Twitter Blue subscription service expands to Saudi Arabia

The service offers early access to features such as edit tweet, longer video, NFT profile pictures and custom app icons

The Twitter Blue service is now available in 12 countries. PA
Powered by automated translation

The Twitter Blue subscription service launched by Elon Musk to raise fresh revenue has been expanded to six more countries, including Saudi Arabia.

France, Germany, Italy, Portugal and Spain have also been added, making it 12 regions in total to which users can subscribe to it.

The subscription adds a blue checkmark to an account and offers early access to features such as edit tweet, longer video, NFT profile pictures and custom app icons.

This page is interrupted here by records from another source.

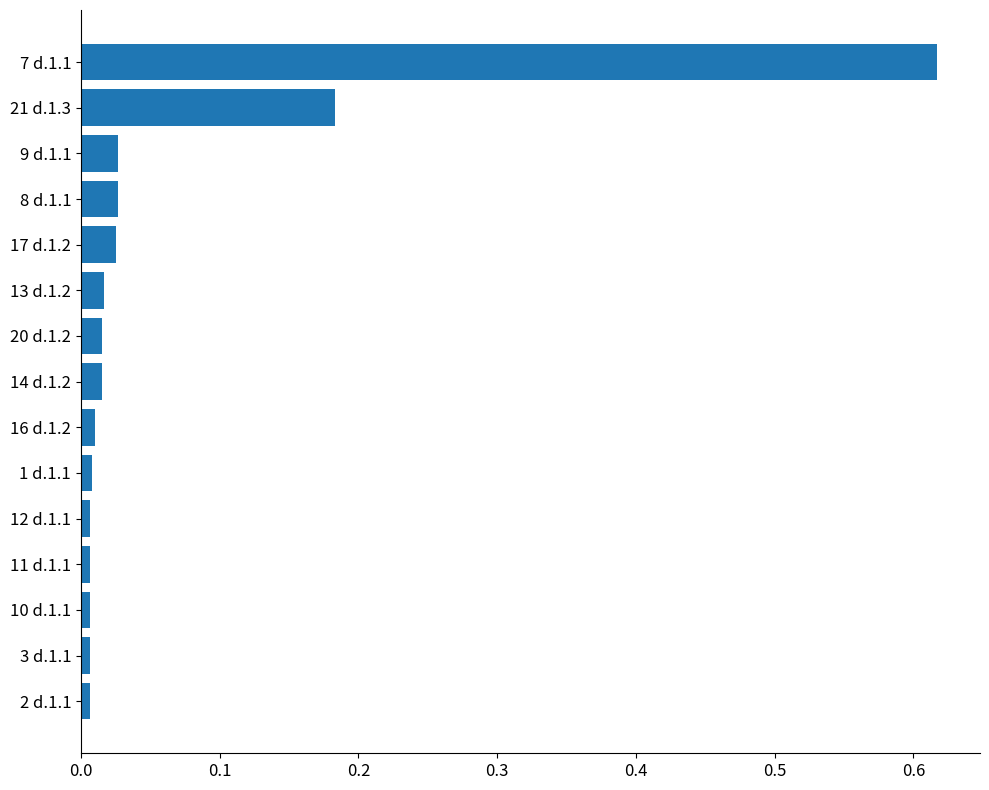

What is the greatest value displayed?

0.6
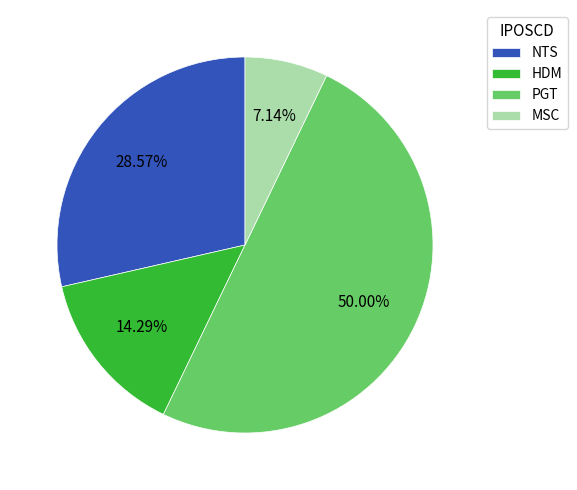

Which has a higher value, MSC or HDM?

HDM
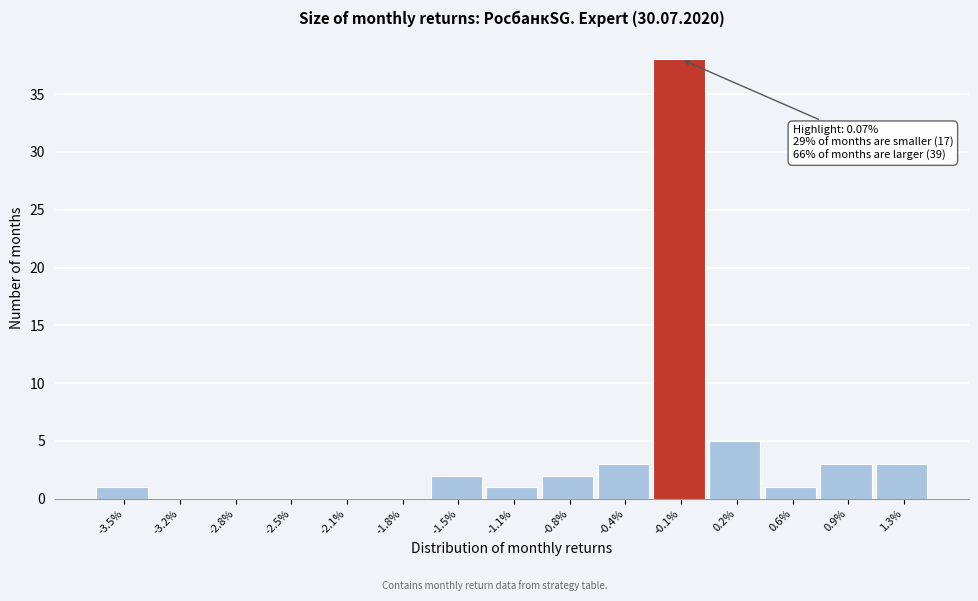

Reading left to right, transcribe all the data shown in this chart.

-3.5%=1	-3.2%=0	-2.8%=0	-2.5%=0	-2.1%=0	-1.8%=0	-1.5%=2	-1.1%=1	-0.8%=2	-0.4%=3	-0.1%=38	0.2%=5	0.6%=1	0.9%=3	1.3%=3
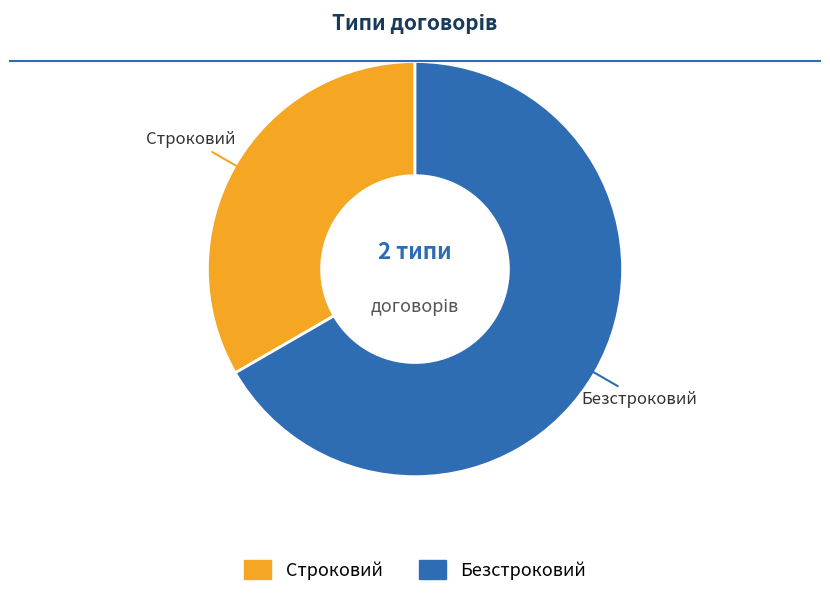

How many slices are in this pie chart?

2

The initial launch of Twitter Blue led to turmoil as a wave of fake accounts with the new blue ticks parodied US presidents, well-known dead people and large companies.

The blue check mark was previously reserved for the verified accounts of politicians, famous personalities, journalists and other public figures.

Newly created Twitter accounts are not able to subscribe to Twitter Blue for 90 days.

In the United States, Twitter Blue costs $11 per month on Apple's iOS and Android, while it is slightly cheaper at $8 for the web version.

In Saudi Arabia, it will cost 42 riyals ($11.2) per month.

Mr Musk's efforts to ramp up revenue come after he said the company was losing $4 million per day.

Twitter lost at least half of its major advertisers in the weeks after Mr Musk became its chief executive, representing a loss of about $750 million, a report by non-profit group Media Matters found in November.

“These advertisers have accounted for nearly $2 billion in spending on the platform since 2020, and over $750 million in advertising in 2022 alone,” the report said.

Mr Musk cut thousands of jobs after acquiring Twitter, reportedly reducing headcount to about 1,300 active, working employees, including less than 550 full-time engineers — down from about 7,500 before his acquisition.

“Twitter has had a massive drop in revenue, due to activist groups pressuring advertisers, even though nothing has changed with content moderation and we did everything we could to appease the activists,” Mr Musk said in a tweet on November 4.

In December, he likened the company to a “plane that is headed towards the ground at high speed with the engines on fire, and the controls don’t work”.

He is also moving ahead with plans to introduce a payments feature on its platform. The company has applied for regulatory licences across the US.